Marzenego, tutto pronto per la riqualificazione

assemblea contratto di marzenego noale A breve si avrà un quadro più chiaro sul futuro del fiume Marzenego. Infatti, per novembre sarà costituito l’atto formale per riqualificare l’intero corso d’acqua. Dopo più di un anno di lavoro si è arrivati al dunque per condividere le scelte future per migliorare l’ambiente, il paesaggio e la qualità della vita del territorio. L’idea è portata dal consorzio di bonifica Acque Risorgive, ma ci hanno lavorato anche i Comuni, le università, le categorie e le associazioni, uniti per ridare lustro al Marzenego da un punto di vista non solo ambientale, ma anche paesaggistico e per rigenerarlo sotto il profilo socio-economico.
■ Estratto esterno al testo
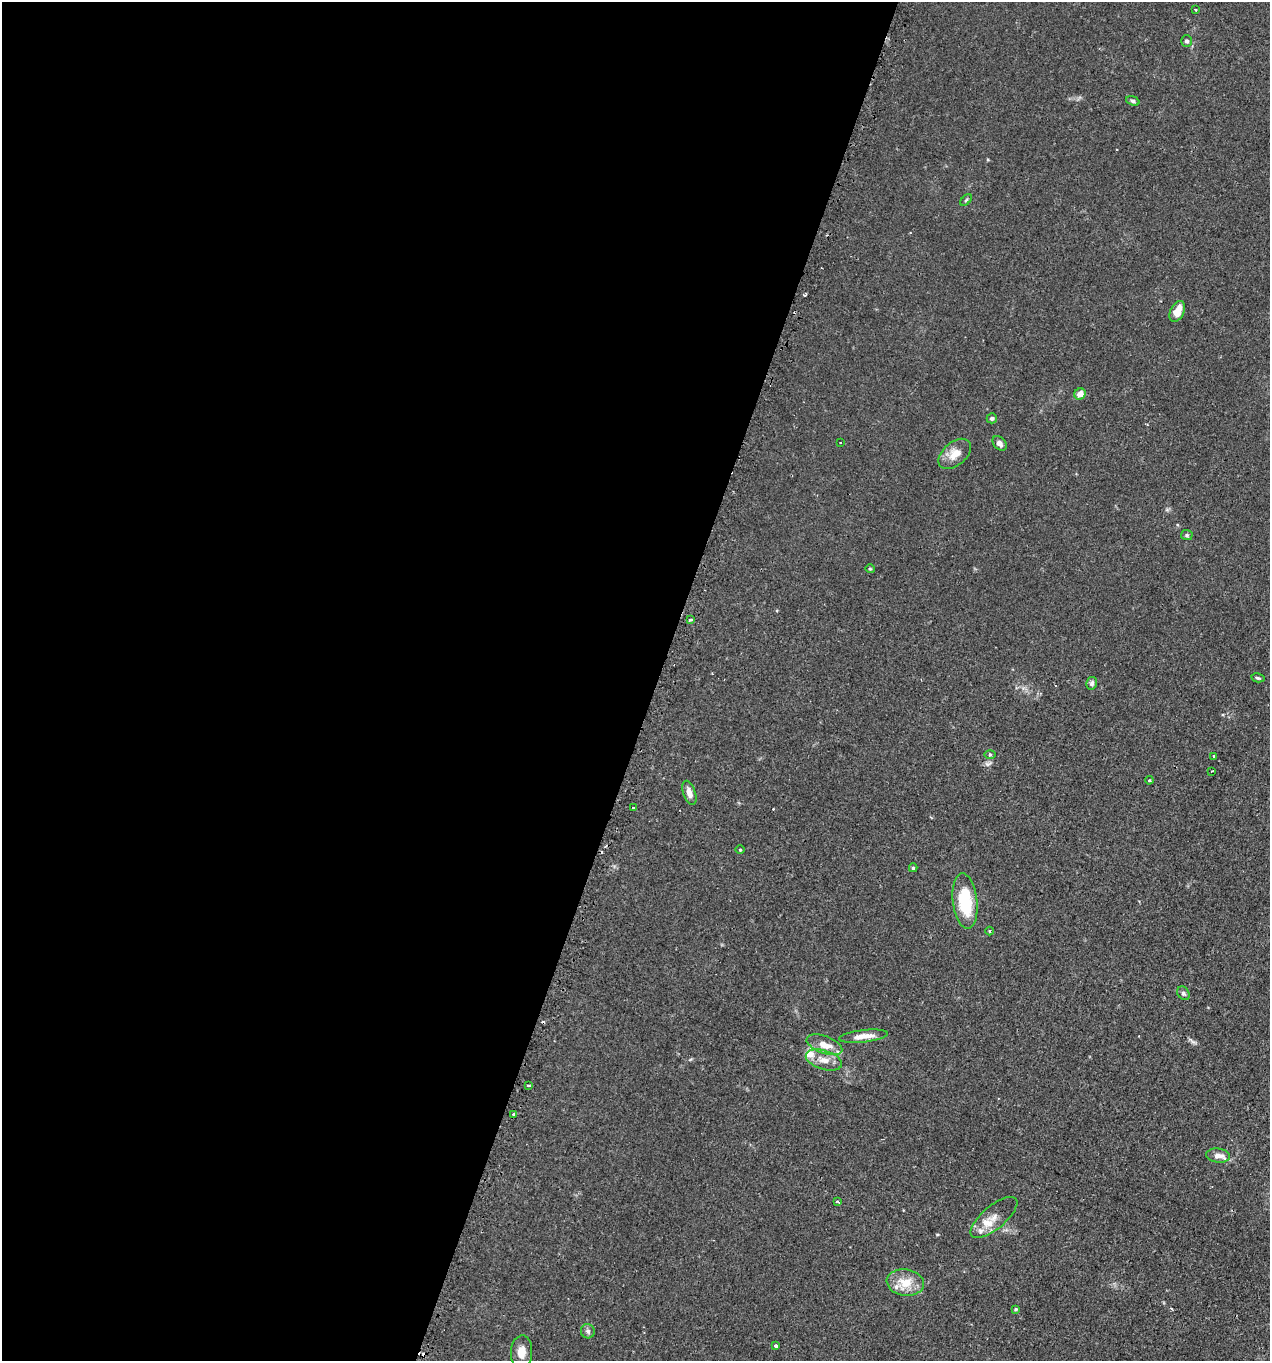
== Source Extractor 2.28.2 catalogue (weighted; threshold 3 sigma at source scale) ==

Il Marzenego nasce in provincia di Treviso nel comune di Resana e scorre in direzione sud est per 45 chilometri attraverso i territori di Piombino Dese, Trebaseleghe, Noale, Salzano, Martellago e Venezia, per sfociare in Laguna non distante dall’aeroporto di Tessera. In antico, l’ultimo tratto era noto anche come flumen de Mestre o semplicemente Mestre e sfociava tra numerose anse in località. Il suo bacino idrografico interessa pure Scorzè, Loreggia, Resana, Massanzago e Camposampiero, riguarda una superficie di 6.378 ettari densamente urbanizzati, con le caratteristiche tipiche della bassa pianura veneta. Tutto questo è inserito all’interno di un Piano d’azione. Tra le 62 cose da fare in futuro e che sono emerse in questi mesi di lavoro, ci sono l’aggiornamento del quadro conoscitivo del fiume e predisporre dei progetti per la parte idraulica, a carico di Acque Risorgive, e per la fruibilità integrata, redatto dall’Università di Architettura di Venezia e dai Comuni. Inoltre sarà aggiornato il piano delle acque. Saranno tolti quei manufatti che interrompono gli argini, monitorati l’ambiente, le specie ittiche e la fauna. “

L’atto formale – spiega il presidente del Consorzio, Francesco Cazzaro – sarà firmato da tutti i soggetti che hanno aderito al processo di partecipazione del contratto di fiume, uno strumento, lo ricordo, di riqualificazione ambientale, paesaggistica e di rigenerazione socio-economica del sistema fluviale, che siamo tra i primi in Italia a sperimentare”. Il contratto di fiume permette di attuare in modo concreto le disposizioni dell’Unione Europea, che indicano agli stati membri di raggiungere gli obiettivi strategici alla scala del bacino idrografico e degli ambiti territoriali omogenei. Le leggi nazionali e regionali che recepiscono queste direttive invitano a produrre e aumentare una proposta integrata e condivisa di sviluppo locale, condizione necessaria per ottimizzare i finanziamenti disponibili, e attrarre nuove risorse.